-- BEGIN Dataset records --

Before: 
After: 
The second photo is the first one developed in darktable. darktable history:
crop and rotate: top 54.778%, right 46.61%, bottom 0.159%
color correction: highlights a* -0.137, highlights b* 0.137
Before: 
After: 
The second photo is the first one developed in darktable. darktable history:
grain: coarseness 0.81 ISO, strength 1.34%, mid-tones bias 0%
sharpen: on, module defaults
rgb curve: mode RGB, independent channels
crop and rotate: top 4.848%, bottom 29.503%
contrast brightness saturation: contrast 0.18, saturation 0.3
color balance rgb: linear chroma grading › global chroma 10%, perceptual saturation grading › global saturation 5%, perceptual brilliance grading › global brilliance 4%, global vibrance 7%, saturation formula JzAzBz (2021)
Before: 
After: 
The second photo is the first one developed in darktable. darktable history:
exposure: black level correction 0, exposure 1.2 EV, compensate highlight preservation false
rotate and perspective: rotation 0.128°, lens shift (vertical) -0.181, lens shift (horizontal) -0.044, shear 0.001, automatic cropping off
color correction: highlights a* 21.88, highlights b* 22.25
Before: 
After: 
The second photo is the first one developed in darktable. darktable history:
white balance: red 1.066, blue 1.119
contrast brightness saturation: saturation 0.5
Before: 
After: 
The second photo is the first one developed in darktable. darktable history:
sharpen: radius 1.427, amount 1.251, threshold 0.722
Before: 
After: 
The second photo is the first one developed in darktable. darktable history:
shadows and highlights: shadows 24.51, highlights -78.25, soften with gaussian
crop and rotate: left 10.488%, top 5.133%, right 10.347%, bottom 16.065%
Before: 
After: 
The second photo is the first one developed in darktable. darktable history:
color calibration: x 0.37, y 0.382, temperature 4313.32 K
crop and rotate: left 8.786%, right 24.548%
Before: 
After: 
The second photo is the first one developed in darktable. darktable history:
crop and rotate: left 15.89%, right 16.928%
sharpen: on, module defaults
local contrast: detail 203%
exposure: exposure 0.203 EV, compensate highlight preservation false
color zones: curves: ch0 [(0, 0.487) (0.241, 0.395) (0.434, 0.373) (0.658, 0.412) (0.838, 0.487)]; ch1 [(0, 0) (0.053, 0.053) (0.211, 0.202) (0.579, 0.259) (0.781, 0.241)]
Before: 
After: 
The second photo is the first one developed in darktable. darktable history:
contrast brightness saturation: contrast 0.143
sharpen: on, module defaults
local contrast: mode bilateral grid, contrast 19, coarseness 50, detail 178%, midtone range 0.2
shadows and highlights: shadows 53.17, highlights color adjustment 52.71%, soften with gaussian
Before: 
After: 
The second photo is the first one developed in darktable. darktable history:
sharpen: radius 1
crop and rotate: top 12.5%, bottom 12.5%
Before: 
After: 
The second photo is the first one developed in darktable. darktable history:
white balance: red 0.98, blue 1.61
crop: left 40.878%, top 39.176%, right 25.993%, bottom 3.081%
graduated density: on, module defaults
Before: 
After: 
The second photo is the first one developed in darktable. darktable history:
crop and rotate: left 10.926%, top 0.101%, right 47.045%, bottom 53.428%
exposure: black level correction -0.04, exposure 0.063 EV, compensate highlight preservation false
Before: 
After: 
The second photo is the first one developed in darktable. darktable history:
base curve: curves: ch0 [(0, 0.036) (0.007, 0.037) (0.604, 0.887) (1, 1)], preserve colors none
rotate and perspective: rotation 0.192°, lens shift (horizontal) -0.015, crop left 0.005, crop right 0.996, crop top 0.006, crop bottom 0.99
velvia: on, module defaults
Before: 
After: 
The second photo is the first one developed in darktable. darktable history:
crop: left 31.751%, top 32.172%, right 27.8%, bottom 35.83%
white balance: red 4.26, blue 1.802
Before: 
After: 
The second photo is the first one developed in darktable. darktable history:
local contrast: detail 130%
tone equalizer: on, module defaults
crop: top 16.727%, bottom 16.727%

-- END Dataset records --

- **The request**
Copy everything from the start of the items down through the line containing "color correction: highlights a* -0.137, highlights", with "developed" replaced by "processed" and nothing else changed.

- **Result of the exercise**
Before: 
After: 
The second photo is the first one processed in darktable. darktable history:
crop and rotate: top 54.778%, right 46.61%, bottom 0.159%
color correction: highlights a* -0.137, highlights b* 0.137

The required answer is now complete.